Some believe that Pecora hinted during an interview on WRHU that one reason the school turned a bid down was the lackluster performance of the seniors. I haven’t heard the interview so I have no idea if that’s true or not, but even if it is, so what? The CIT wouldn’t be about one more lap around the track for Darren Townes or Arminas Urbutis.
It’d be about getting some more postseason experience for the underclassmen—just like ODU (one senior on its roster), JMU (two seniors) and Northeastern (three seniors) did for their underclassmen-dominated teams and just like Pecora wanted to back in February.
“I think it’s a good thing if you do have a young team, like us,” Pecora told the New York Daily News’ Sean Brennan in early February. “We have a core of three sophomores (Charles Jenkins, Greg Washington and Nathaniel Lester) , so why wouldn’t I want to play more games and get my guys more experience?”
Pecora co-signed that letter to Pride Club members, but don’t kid yourself. He’s a smart man, and he knows there’s no arguing with the bosses when it comes to the nickels and the dimes. This decision came from the top and is a big giant insult—to the players as much as it is to the fans.
Maybe it’s a good life lesson for the players. From here on out, you are nothing more than figures on the bottom line to the people for whom you perform. You can exceed expectations, perform your best at crunch time and still get nothing.
The rest of us are used to feeling like a number. Over the last five years, ticket prices at the Arena have more than doubled.

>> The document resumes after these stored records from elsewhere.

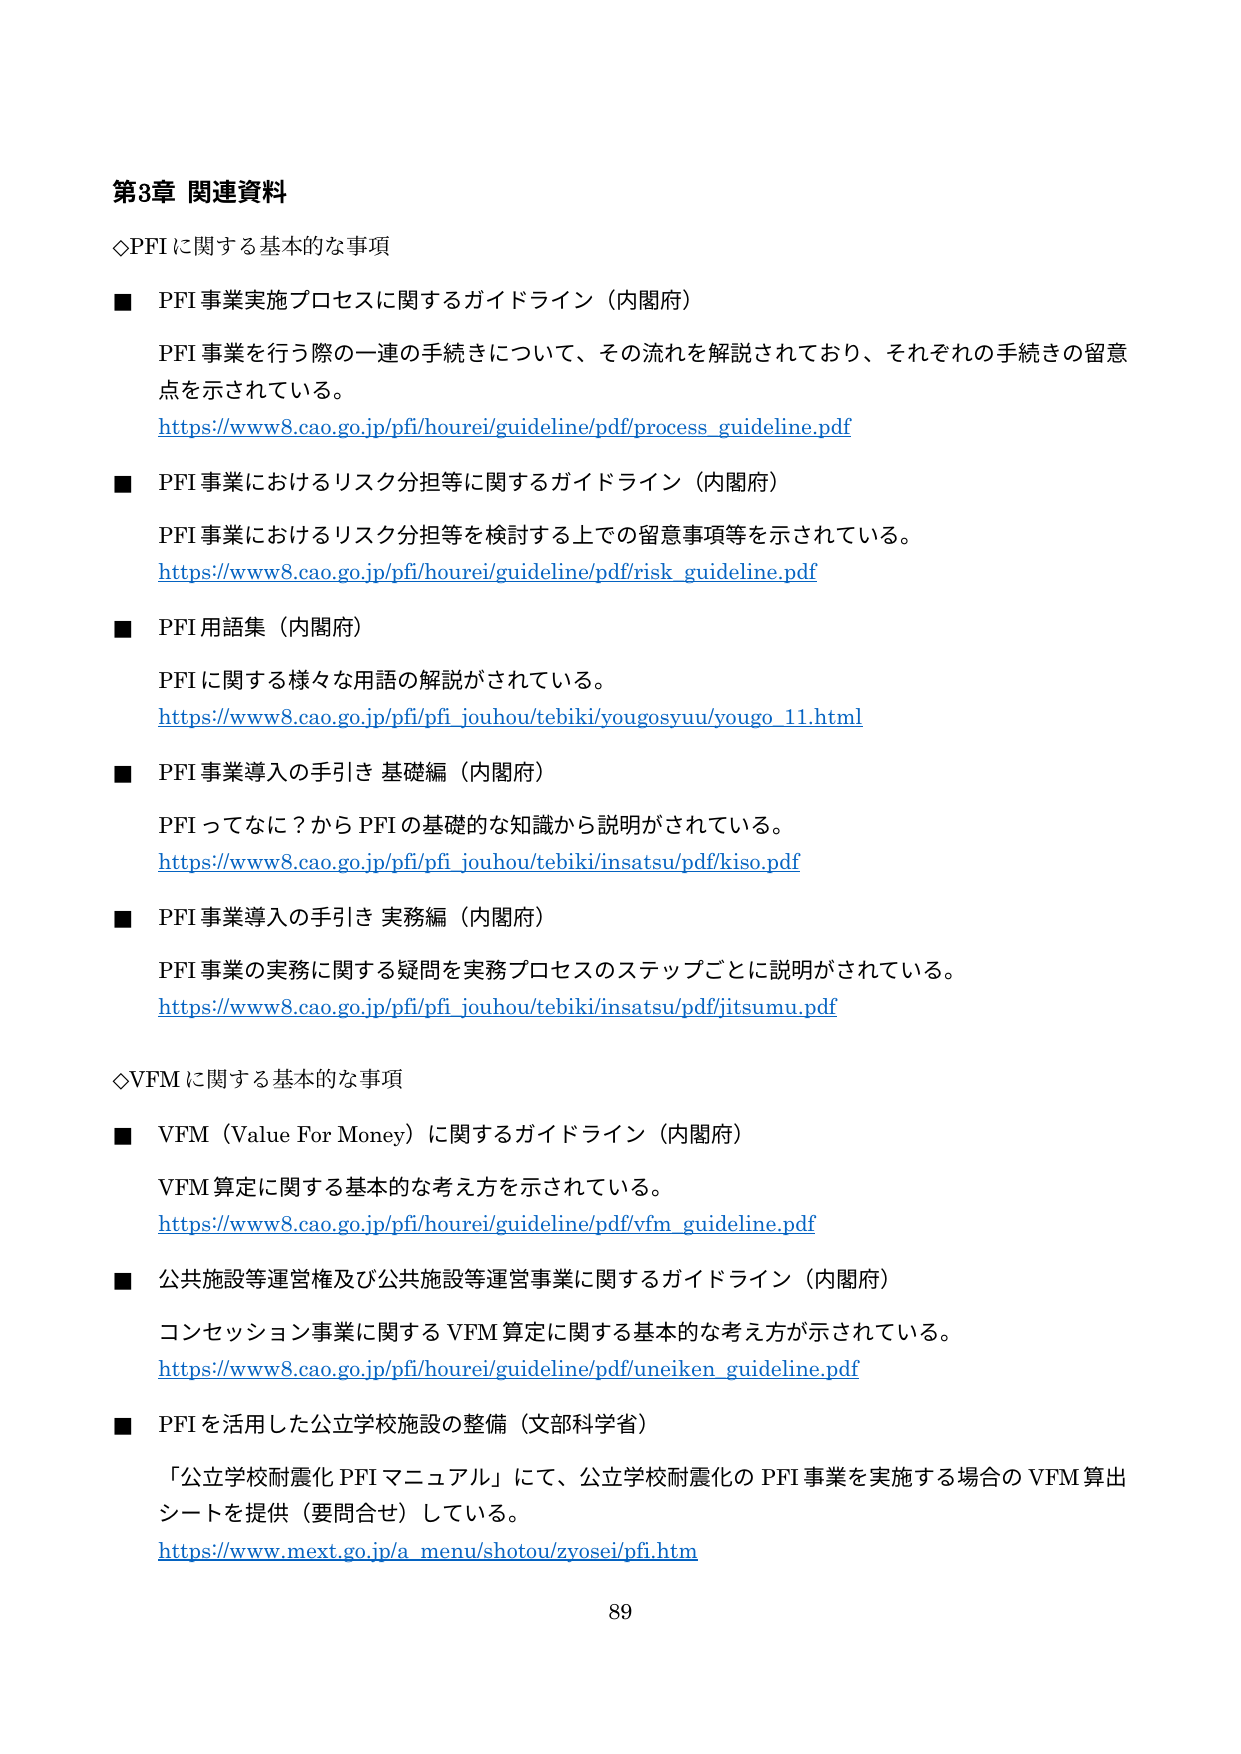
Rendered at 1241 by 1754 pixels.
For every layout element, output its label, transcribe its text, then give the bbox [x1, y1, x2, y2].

text PFI事業の実務に関する疑問を実務プロセスのステップごとに説明がされている。 [158, 952, 1128, 988]
text PFI事業におけるリスク分担等を検討する上での留意事項等を示されている。 [158, 517, 1128, 553]
text PFIに関する様々な用語の解説がされている。 [158, 662, 1128, 698]
text https://www8.cao.go.jp/pfi/pfi_jouhou/tebiki/insatsu/pdf/kiso.pdf [158, 843, 1128, 879]
text https://www8.cao.go.jp/pfi/hourei/guideline/pdf/vfm_guideline.pdf [158, 1205, 1128, 1242]
list PFI事業におけるリスク分担等に関するガイドライン（内閣府） [112, 444, 1128, 517]
list PFI事業実施プロセスに関するガイドライン（内閣府） [112, 263, 1128, 335]
list PFI事業導入の手引き 基礎編（内閣府） [112, 734, 1128, 807]
text https://www8.cao.go.jp/pfi/pfi_jouhou/tebiki/insatsu/pdf/jitsumu.pdf [158, 988, 1128, 1024]
text https://www8.cao.go.jp/pfi/hourei/guideline/pdf/risk_guideline.pdf [158, 553, 1128, 589]
text PFIってなに？からPFIの基礎的な知識から説明がされている。 [158, 807, 1128, 843]
text PFI事業を行う際の一連の手続きについて、その流れを解説されており、それぞれの手続きの留意点を示されている。 [158, 335, 1128, 408]
list 公共施設等運営権及び公共施設等運営事業に関するガイドライン（内閣府） [112, 1242, 1128, 1314]
text https://www8.cao.go.jp/pfi/hourei/guideline/pdf/process_guideline.pdf [158, 408, 1128, 444]
list VFM（Value For Money）に関するガイドライン（内閣府） [112, 1097, 1128, 1169]
text VFM算定に関する基本的な考え方を示されている。 [158, 1169, 1128, 1205]
subtitle 関連資料 [112, 172, 1128, 208]
text ◇VFMに関する基本的な事項 [112, 1060, 1128, 1097]
list PFI用語集（内閣府） [112, 589, 1128, 662]
text https://www8.cao.go.jp/pfi/hourei/guideline/pdf/uneiken_guideline.pdf [158, 1350, 1128, 1387]
text https://www.mext.go.jp/a_menu/shotou/zyosei/pfi.htm [158, 1532, 1128, 1568]
list PFI事業導入の手引き 実務編（内閣府） [112, 879, 1128, 952]
text https://www8.cao.go.jp/pfi/pfi_jouhou/tebiki/yougosyuu/yougo_11.html [158, 698, 1128, 734]
text ◇PFIに関する基本的な事項 [112, 227, 1128, 263]
text 「公立学校耐震化PFIマニュアル」にて、公立学校耐震化のPFI事業を実施する場合のVFM算出シートを提供（要問合せ）している。 [158, 1459, 1128, 1532]
text コンセッション事業に関するVFM算定に関する基本的な考え方が示されている。 [158, 1314, 1128, 1350]
list PFIを活用した公立学校施設の整備（文部科学省） [112, 1387, 1128, 1459]
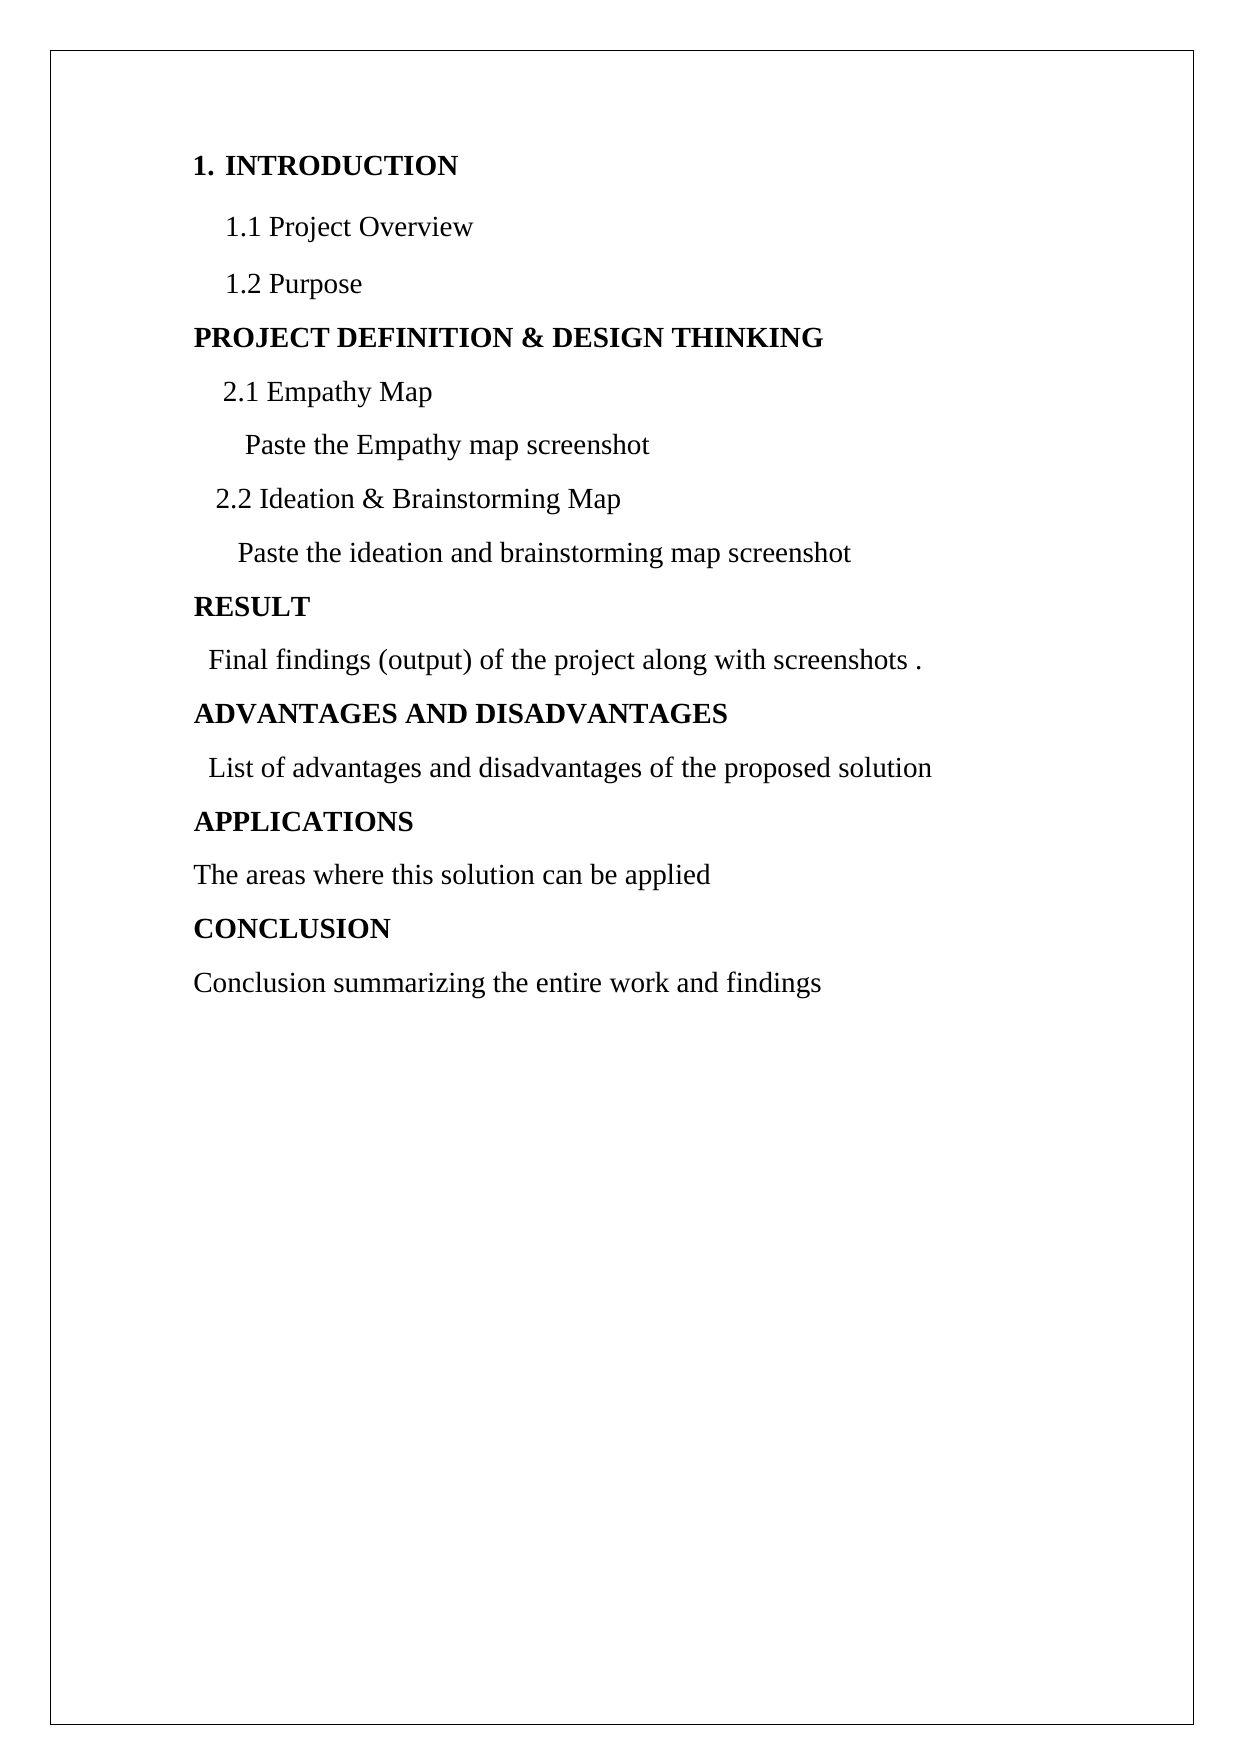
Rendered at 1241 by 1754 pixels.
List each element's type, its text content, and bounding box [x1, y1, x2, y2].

list Project Overview [225, 209, 1193, 242]
subtitle 2.2 Ideation & Brainstorming Map [193, 481, 1193, 515]
subtitle RESULT [193, 589, 1193, 622]
subtitle List of advantages and disadvantages of the proposed solution [193, 750, 1193, 783]
subtitle The areas where this solution can be applied [149, 857, 1193, 891]
subtitle PROJECT DEFINITION & DESIGN THINKING [193, 320, 1193, 353]
list Purpose [225, 266, 1193, 300]
subtitle Paste the Empathy map screenshot [193, 427, 1193, 461]
subtitle INTRODUCTION [192, 148, 1193, 182]
subtitle Conclusion summarizing the entire work and findings [149, 965, 1193, 998]
subtitle CONCLUSION [149, 911, 1193, 945]
subtitle Final findings (output) of the project along with screenshots . [193, 642, 1193, 676]
subtitle Paste the ideation and brainstorming map screenshot [193, 535, 1193, 568]
subtitle APPLICATIONS [193, 804, 1193, 837]
subtitle ADVANTAGES AND DISADVANTAGES [193, 696, 1193, 730]
subtitle 2.1 Empathy Map [193, 374, 1193, 407]
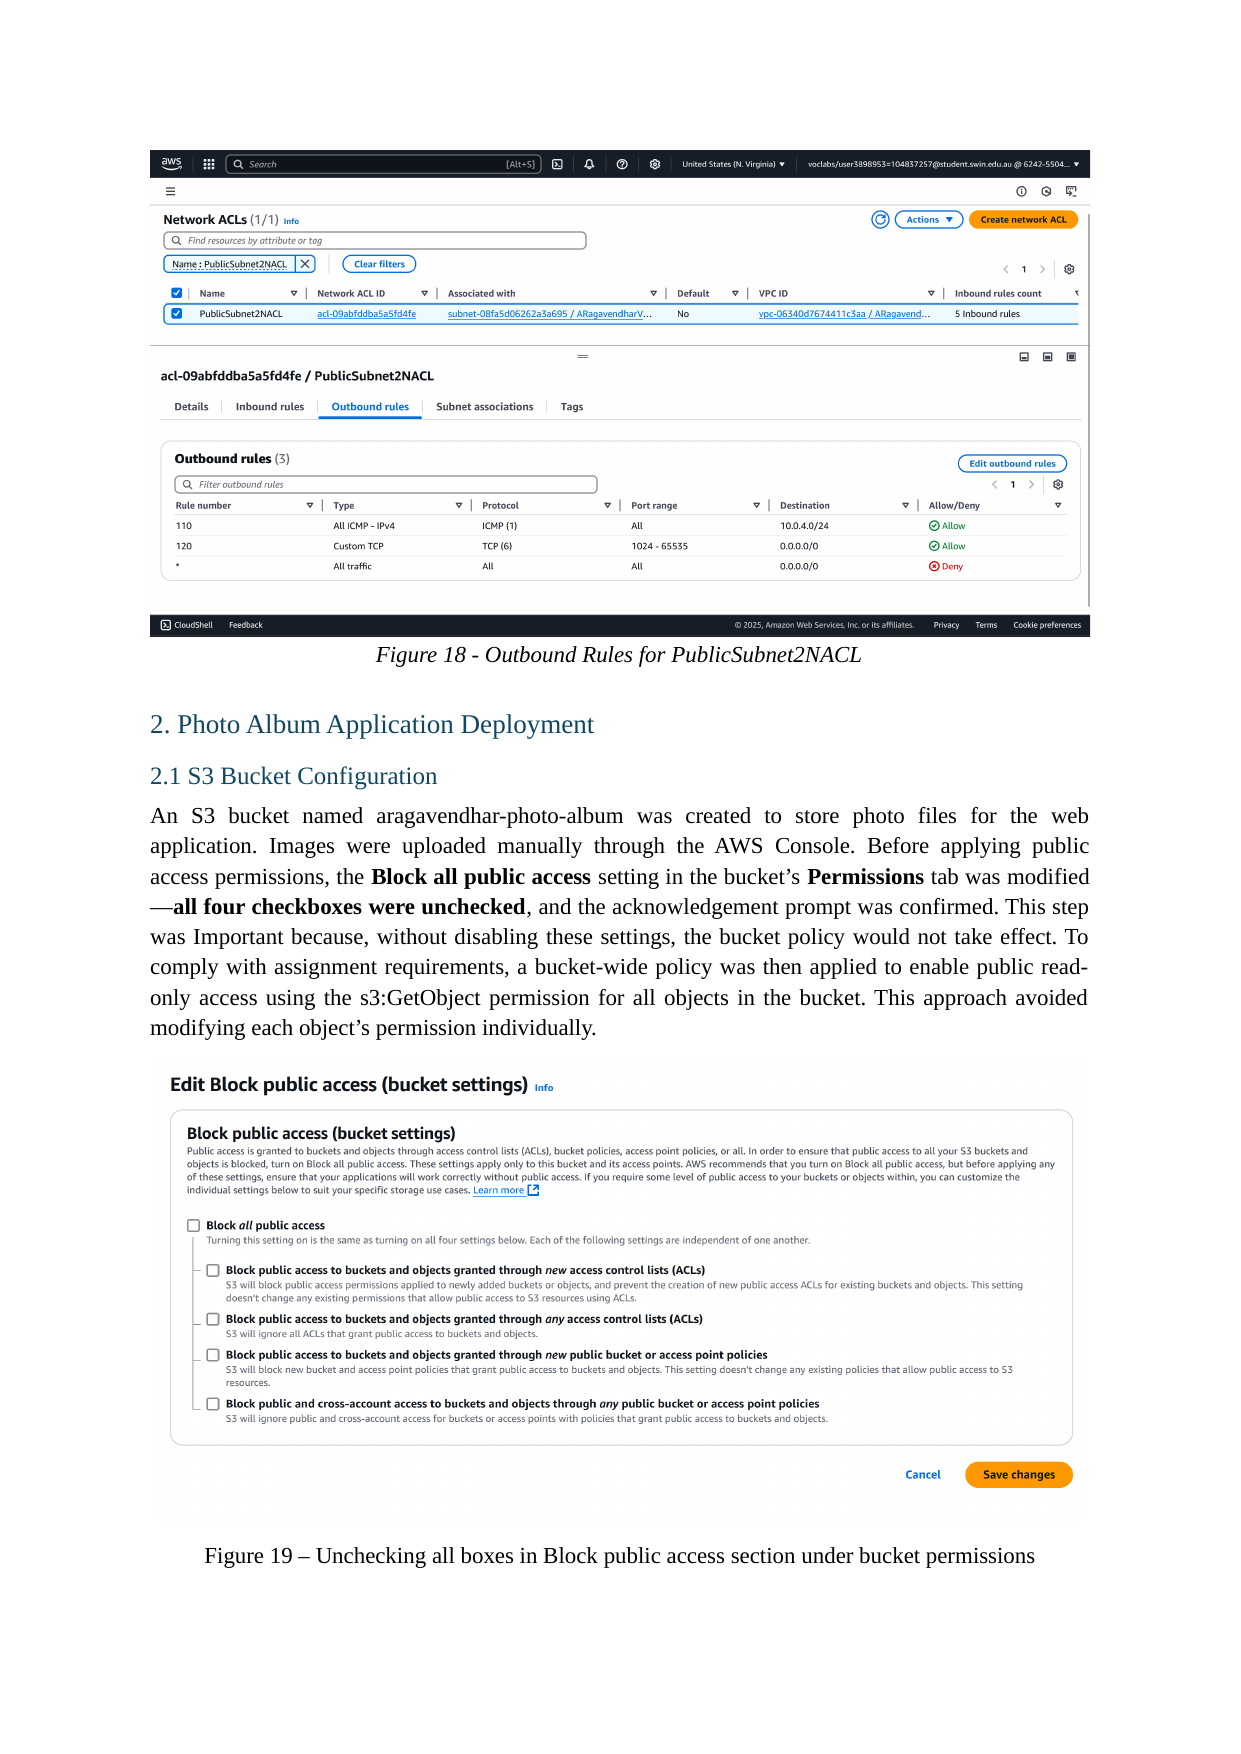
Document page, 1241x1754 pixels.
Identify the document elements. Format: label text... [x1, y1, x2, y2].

text An S3 bucket named aragavendhar-photo-album was created to store photo files for the web application. Images were uploaded manually through the AWS Console. Before applying public access permissions, the Block all public access setting in the bucket’s Permissions tab was modified—all four checkboxes were unchecked, and the acknowledgement prompt was confirmed. This step was Important because, without disabling these settings, the bucket policy would not take effect. To comply with assignment requirements, a bucket-wide policy was then applied to enable public read-only access using the s3:GetObject permission for all objects in the bucket. This approach avoided modifying each object’s permission individually. [150, 802, 1090, 1040]
text Figure 18 - Outbound Rules for PublicSubnet2NACL [150, 637, 1090, 667]
subtitle 2.1 S3 Bucket Configuration [150, 761, 1090, 790]
picture [150, 150, 1091, 637]
subtitle 2. Photo Album Application Deployment [150, 709, 1090, 740]
text Figure 19 – Unchecking all boxes in Block public access section under bucket permissions [150, 1542, 1090, 1569]
picture [157, 1060, 1083, 1521]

In 2003-04, you could get premium season tickets, the Pride Club discount and membership in the Pride Club for $116. Today, that same trio costs you a cool $246. But you get 25 percent off a maximum of four season tickets with a $100 donation!
Yet the administration that thought nothing of dramatically hiking your ticket prices now doesn’t think it’s worth paying $28,000 to reward you with a postseason tournament game. Too bad. I bet it would have been easier to sell re-seating and another price hike if the Flying Dutchmen actually won the CIT.